Si el diagnóstico apunta a una inflamación reversible, se elimina la caries y se coloca una restauración bien sellada. En cavidades muy profundas puede utilizarse protección pulpar o una terapia de conservación de la pulpa cuidadosamente seleccionada. El objetivo es mantener el tejido vital, pero solo tiene sentido si el diagnóstico, el sellado y el control posterior son adecuados.
Cuando la pulpa ya no puede recuperarse, la opción habitual es la endodoncia. Se accede a los conductos, se retira el tejido inflamado o infectado, se limpian y se rellenan para evitar que vuelvan a contaminarse. En una muela, el procedimiento puede requerir una o dos citas, según el número de conductos, la infección y la dificultad del caso.
Después de una endodoncia, la pieza puede necesitar una reconstrucción amplia, una incrustación o una corona. No todas las muelas requieren funda, pero una corona puede ser razonable cuando queda poca estructura y existe riesgo de fractura. Si el diente está partido, no se puede restaurar o el pronóstico es muy malo, se valora la extracción y la posterior reposición.
Lee también: Reendodoncia - cuándo repetirla y cómo conservar el diente
Cuánto puede costar en España
Como orientación para 2026, un empaste puede situarse aproximadamente entre 40 y 100 euros. Una endodoncia de molar suele moverse alrededor de 200 a 600 euros, y la reconstrucción o corona puede añadir desde unos 150 hasta más de 900 euros, dependiendo del material y de la clínica.
Son cifras orientativas, no un presupuesto. Conviene pedir por escrito si el precio incluye radiografías, reconstrucción, corona, revisiones y posibles tratamientos de urgencia. El Consejo General de Dentistas de España recuerda que la endodoncia busca conservar el diente y tratar la infección del interior, pero el tratamiento concreto depende de la situación clínica de cada pieza.
Qué hacer hoy y cuándo acudir de urgencia
Mientras esperas la cita, evita masticar con el lado dolorido y limita los alimentos muy fríos, calientes, dulces o duros. Puedes utilizar un analgésico habitual solo si es seguro para ti y siguiendo el prospecto o la indicación de un profesional. No pongas aspirina, alcohol ni sustancias irritantes sobre la encía, porque pueden quemar los tejidos y no solucionan la causa.
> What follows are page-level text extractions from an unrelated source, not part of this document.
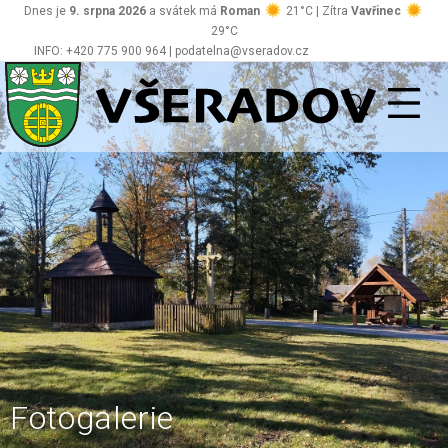
Dnes je
9. srpna 2026
a svátek má
Roman
21°C | Zítra
Vavřinec
29°C
INFO: +420 775 900 964 | podatelna@vseradov.cz
Všeradov
Fotogalerie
Los antibióticos no eliminan por sí solos una pulpitis ni sustituyen la limpieza de los conductos o la restauración. Se reservan para situaciones concretas, sobre todo cuando hay signos de infección que se extiende, fiebre o afectación general, y deben ser prescritos por un profesional.
Busca atención dental el mismo día si el dolor es intenso, no te deja dormir, aumenta al morder o no mejora. Acude a urgencias médicas si aparece hinchazón importante de la cara o el cuello, fiebre alta, dificultad para tragar, respirar o abrir la boca. En esos casos, la prioridad es controlar una posible infección que ya no está limitada a la muela.
La decisión que más protege una muela a largo plazo
Una caries pequeña suele resolverse con un tratamiento sencillo, mientras que una lesión que alcanza la pulpa puede exigir endodoncia, reconstrucción y protección adicional. Por eso, yo no esperaría a que el dolor se vuelva insoportable ni interpretaría una mejoría repentina como señal de que el problema ha terminado.
La mejor oportunidad para conservar la pieza aparece cuando se identifica pronto la causa, se consigue un buen sellado y se controla la mordida. Una revisión temprana puede marcar la diferencia entre un empaste relativamente simple y un tratamiento mucho más largo y costoso.